─── Text extract ───

Longitivity of a Shark: if only Radiocarbon was reliable

 

Koot van Wyk (DLitt et Phil; ThD) Visiting Professor, Kyungpook National University, Sangju Campus, South Korea, Conjoint lecturer of Avondale College, Australia

 

Scholars counted the years of a shark in Greenland and found it is 400 years old. It must be, they thought since this shark only grows 1cm per year. They dated it with radio-carbon dating systems and concluded that the shark was born between an earlier date and a later date, probably. The earlier date would be 1501 and the later date is 1744 for its birth.

old shark 400 years old.jpg

BBC article online http://www.bbc.com/news/science-environment-37047168

Just when I got excited about the subject of “longitivity and the Bible” and skeptics rejecting that Adam could be in the 900’s and Noah was born in 3190 BCE and the Flood came in 2692 BCE and Noah lived after the flood to the age of 950 years. It is just half more than the fish of our day.

───

List of tasks –
1. In the piece on the Greenland shark's age, why did the scholars believe the shark had to be 400 years old? Answer in one to three sentences.
2. Go on with the piece on the Greenland shark's age, starting after its final sentence.
None of the material that comes next is needed here.

─── Items ───

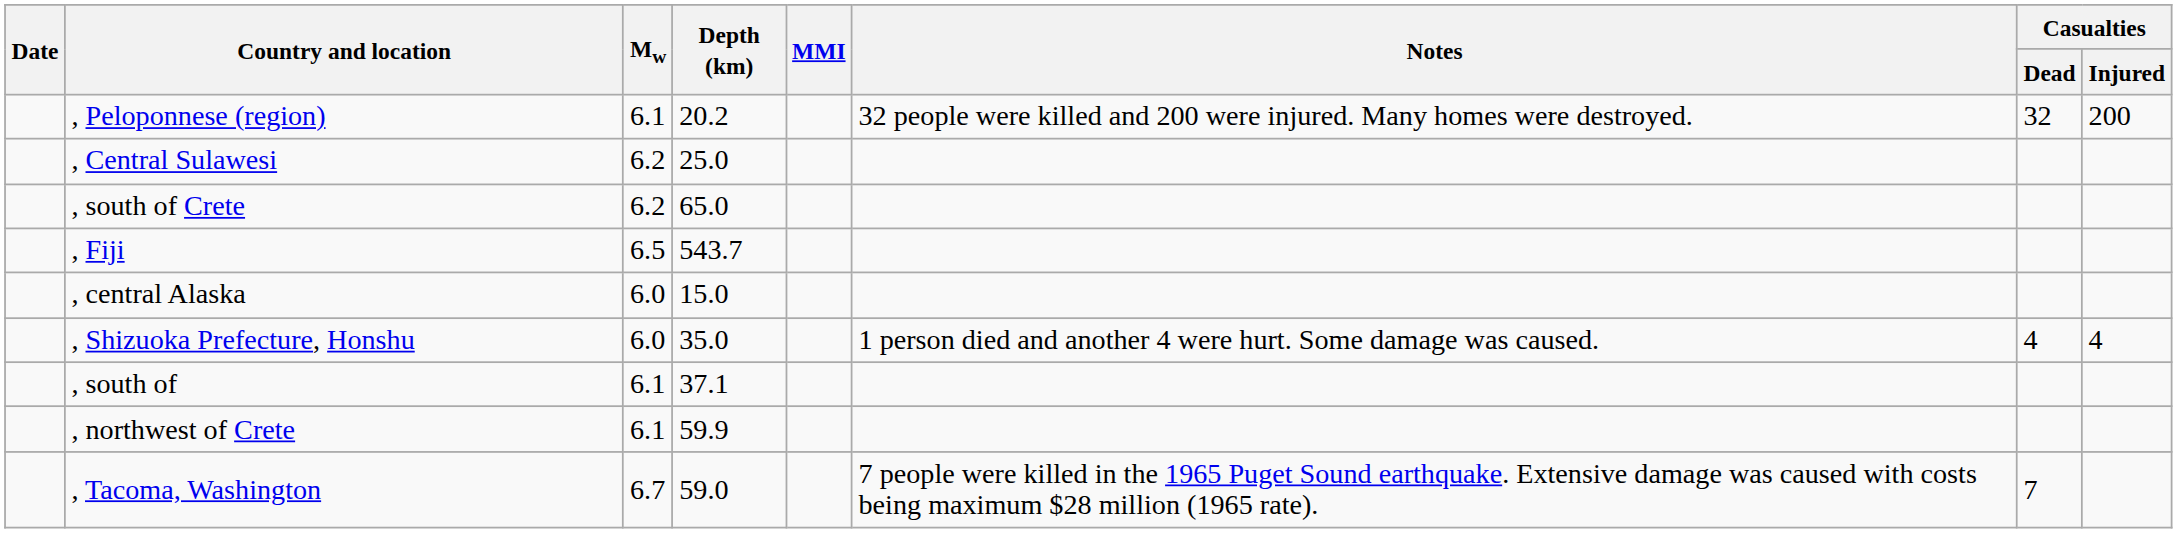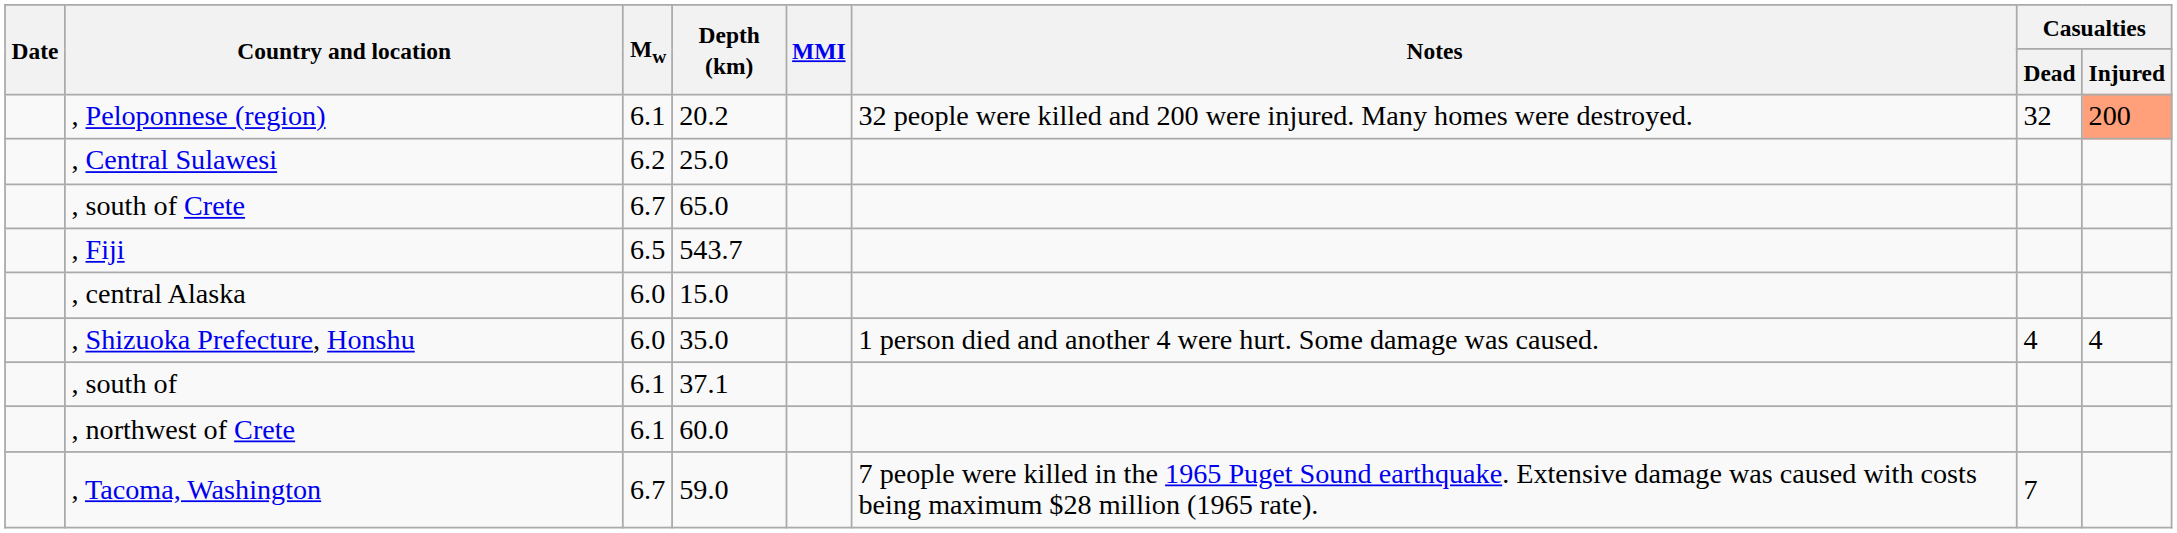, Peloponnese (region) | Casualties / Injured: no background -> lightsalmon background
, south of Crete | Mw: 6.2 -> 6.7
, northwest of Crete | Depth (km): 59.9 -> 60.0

───
─── Items ───

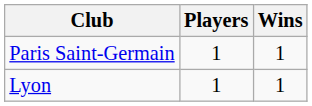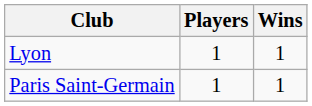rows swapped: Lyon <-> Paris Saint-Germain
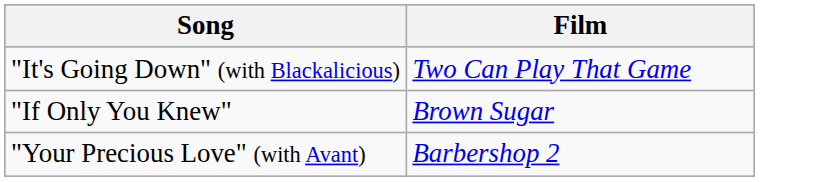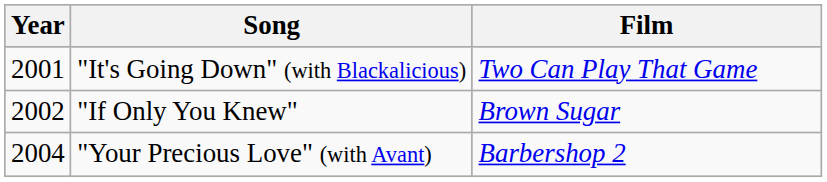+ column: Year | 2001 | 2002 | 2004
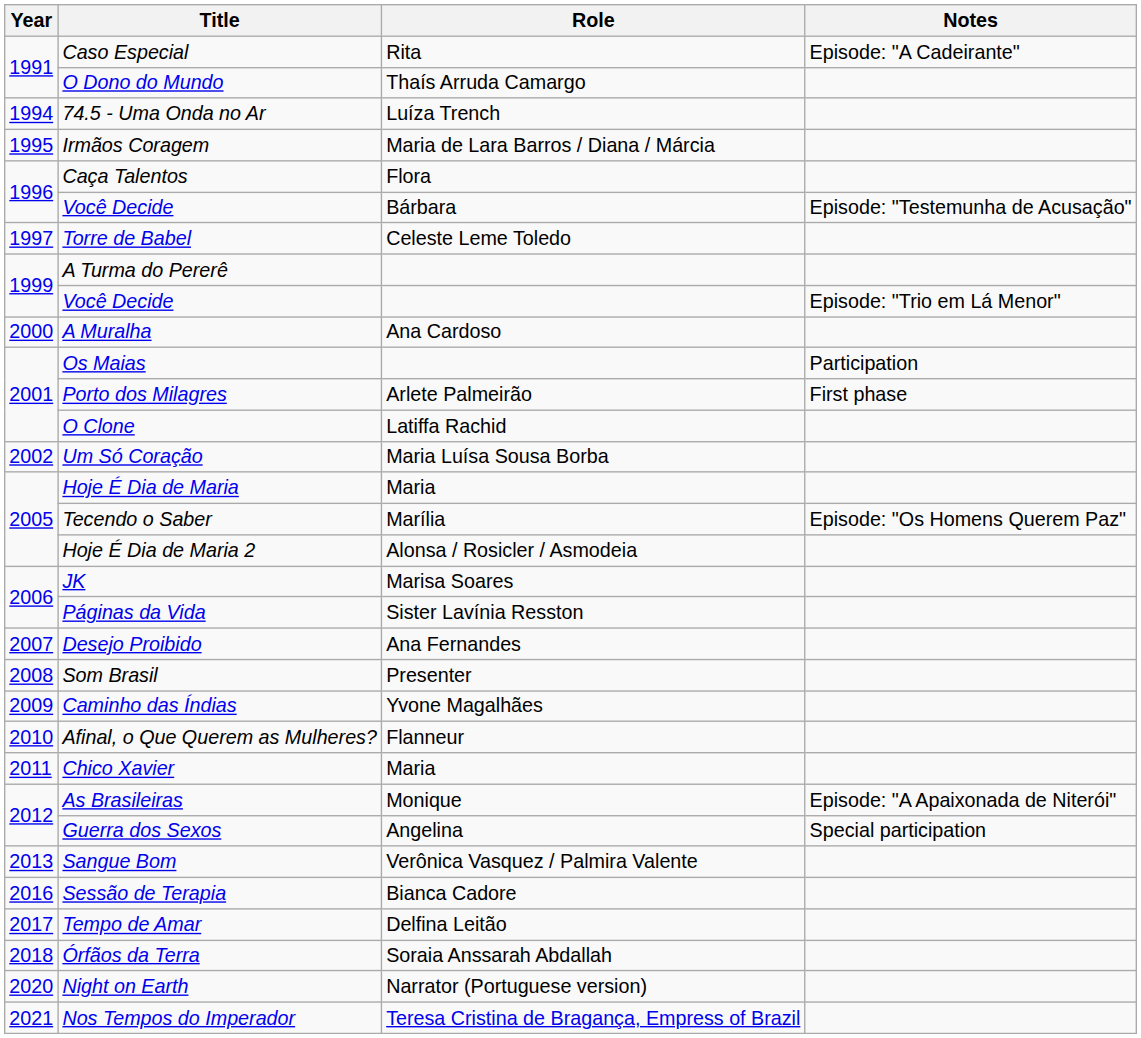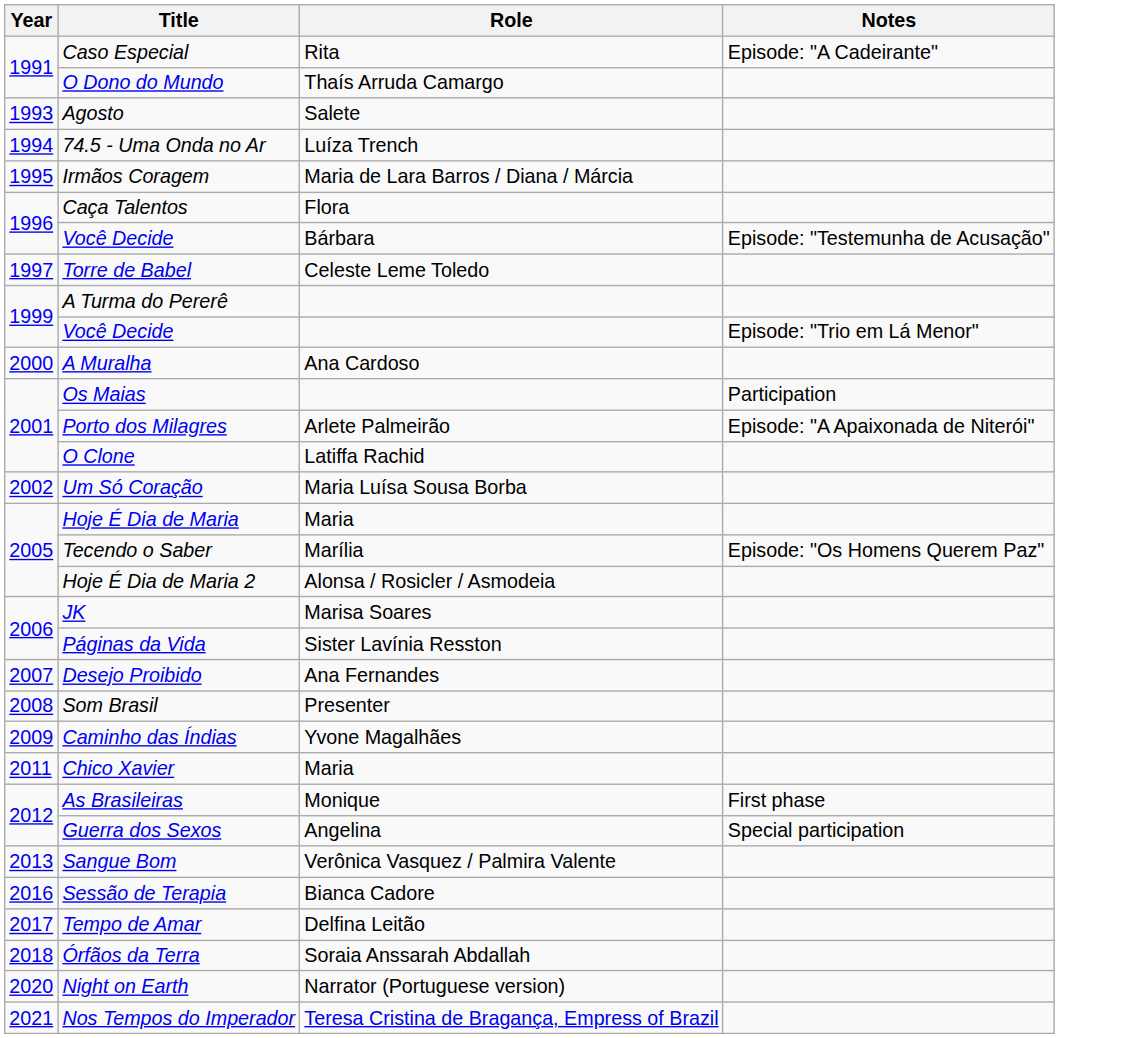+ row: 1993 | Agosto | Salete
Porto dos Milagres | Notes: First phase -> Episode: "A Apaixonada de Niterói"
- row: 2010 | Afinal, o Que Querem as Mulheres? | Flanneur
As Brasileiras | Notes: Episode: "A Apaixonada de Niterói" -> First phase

───

Answers for the tasks –
1. The scholars believed it had to be that old because this shark grows only 1 cm per year.

2.
Just when I got excited and layback about this concept scientists came forward with, I read the last paragraph of the BBC 12th of August 2016 blog indicating how the age was calculated for the fish.

It is better to let the BBC blog speaks: “Another author of the study, Prof Christopher Ramsey, director of Oxford Radiocarbon Accelerator Unit at the University of Oxford, said that radiocarbon dating could be used to determine the ages of other animals, but was not likely to be chosen as the primary method.

"For many animals we have other methods to determine age," he said.

"Also, the radiocarbon method is not very precise, and so is only really relevant for very long-lived species."

He added that the statistical method used to determine the sharks' ages was Bayesian statistics.

"Bayesian statistics were first worked out by the Rev Bayes in the 18th Century. This means he will have been working on this when some of these oldest sharks were young."

You cannot get it better. Out of the horse’s mouth. A famous professor and co-worker on this age determining team admitted some serious limitations: 1. Radiocarbon dating is not reliable. 2. The dating is based upon Bayesian statistics worked out by a cleric in the middle of the 18th century but used widely in science in jurisprudence for the past 200 years.

What is Bayesian Statistics?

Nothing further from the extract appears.